EXERCISE MATERIAL Start Marker

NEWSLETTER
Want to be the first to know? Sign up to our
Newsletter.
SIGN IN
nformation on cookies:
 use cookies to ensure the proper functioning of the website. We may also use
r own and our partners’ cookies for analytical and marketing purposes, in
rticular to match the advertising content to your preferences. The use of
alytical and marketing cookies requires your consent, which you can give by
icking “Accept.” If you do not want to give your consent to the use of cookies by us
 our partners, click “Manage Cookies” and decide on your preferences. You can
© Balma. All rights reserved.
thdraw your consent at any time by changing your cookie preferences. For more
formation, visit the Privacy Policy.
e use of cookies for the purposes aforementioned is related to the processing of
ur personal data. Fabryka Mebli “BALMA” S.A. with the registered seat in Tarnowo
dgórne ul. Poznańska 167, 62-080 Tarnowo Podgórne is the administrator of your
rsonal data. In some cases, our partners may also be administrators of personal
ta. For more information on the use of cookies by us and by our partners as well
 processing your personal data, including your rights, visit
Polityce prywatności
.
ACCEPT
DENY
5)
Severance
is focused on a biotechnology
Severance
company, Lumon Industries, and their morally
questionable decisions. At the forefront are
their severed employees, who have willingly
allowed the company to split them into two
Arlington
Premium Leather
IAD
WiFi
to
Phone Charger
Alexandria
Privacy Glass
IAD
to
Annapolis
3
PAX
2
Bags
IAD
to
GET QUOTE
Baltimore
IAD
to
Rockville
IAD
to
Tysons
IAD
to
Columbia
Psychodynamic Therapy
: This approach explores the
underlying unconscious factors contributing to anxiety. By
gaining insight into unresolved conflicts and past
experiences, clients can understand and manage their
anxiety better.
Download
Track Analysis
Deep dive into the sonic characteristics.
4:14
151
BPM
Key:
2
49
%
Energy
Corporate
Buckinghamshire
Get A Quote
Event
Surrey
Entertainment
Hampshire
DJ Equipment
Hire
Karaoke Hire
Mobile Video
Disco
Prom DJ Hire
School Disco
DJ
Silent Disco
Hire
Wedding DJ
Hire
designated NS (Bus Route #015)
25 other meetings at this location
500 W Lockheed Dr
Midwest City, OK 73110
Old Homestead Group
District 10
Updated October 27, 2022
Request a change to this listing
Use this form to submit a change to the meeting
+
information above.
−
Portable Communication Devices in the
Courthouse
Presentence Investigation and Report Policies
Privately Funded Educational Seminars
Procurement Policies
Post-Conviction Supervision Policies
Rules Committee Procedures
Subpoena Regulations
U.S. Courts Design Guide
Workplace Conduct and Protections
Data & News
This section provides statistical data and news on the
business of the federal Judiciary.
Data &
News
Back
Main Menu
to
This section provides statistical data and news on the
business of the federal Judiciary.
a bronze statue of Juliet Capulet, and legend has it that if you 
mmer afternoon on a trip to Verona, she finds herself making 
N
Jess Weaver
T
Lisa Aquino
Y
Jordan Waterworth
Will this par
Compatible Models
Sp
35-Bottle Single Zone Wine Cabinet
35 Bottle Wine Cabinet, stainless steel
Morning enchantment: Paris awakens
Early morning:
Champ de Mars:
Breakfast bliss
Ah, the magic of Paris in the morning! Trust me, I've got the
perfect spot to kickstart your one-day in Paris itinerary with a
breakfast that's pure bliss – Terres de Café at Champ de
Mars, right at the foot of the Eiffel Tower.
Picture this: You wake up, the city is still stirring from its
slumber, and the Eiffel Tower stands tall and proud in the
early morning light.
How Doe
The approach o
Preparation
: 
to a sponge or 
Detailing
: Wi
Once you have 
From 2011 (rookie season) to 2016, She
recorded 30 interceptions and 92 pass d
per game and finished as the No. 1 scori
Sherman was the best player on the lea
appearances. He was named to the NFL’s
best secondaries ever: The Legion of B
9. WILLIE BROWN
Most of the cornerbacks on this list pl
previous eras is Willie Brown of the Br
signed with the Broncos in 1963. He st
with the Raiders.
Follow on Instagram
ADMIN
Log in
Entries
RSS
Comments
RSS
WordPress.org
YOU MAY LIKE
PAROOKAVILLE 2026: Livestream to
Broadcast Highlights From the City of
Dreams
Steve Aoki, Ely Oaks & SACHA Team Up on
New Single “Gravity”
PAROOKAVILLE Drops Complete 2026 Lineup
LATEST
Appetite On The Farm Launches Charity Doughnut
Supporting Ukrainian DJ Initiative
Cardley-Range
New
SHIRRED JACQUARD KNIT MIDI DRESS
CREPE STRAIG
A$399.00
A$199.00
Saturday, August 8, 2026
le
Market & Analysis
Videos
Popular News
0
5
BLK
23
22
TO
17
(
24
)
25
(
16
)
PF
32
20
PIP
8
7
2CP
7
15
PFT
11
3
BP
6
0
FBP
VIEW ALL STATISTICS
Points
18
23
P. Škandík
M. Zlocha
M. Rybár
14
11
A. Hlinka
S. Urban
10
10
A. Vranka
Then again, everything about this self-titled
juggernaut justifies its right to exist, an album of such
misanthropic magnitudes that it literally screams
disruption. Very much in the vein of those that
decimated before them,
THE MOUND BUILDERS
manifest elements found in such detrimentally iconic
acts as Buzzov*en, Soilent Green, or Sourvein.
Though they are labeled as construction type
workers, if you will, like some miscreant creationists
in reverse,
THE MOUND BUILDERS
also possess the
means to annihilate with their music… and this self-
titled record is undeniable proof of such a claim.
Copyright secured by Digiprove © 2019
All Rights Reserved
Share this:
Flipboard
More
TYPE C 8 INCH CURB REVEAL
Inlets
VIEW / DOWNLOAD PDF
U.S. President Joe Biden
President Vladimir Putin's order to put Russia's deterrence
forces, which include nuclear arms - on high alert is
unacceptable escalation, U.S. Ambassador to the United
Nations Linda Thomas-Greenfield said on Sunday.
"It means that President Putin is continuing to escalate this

EXERCISE MATERIAL End Marker

REQUIRED WORK: Where a line of the records contains the word "Champ", count it; state only the final tally.

TASK RESULT: 2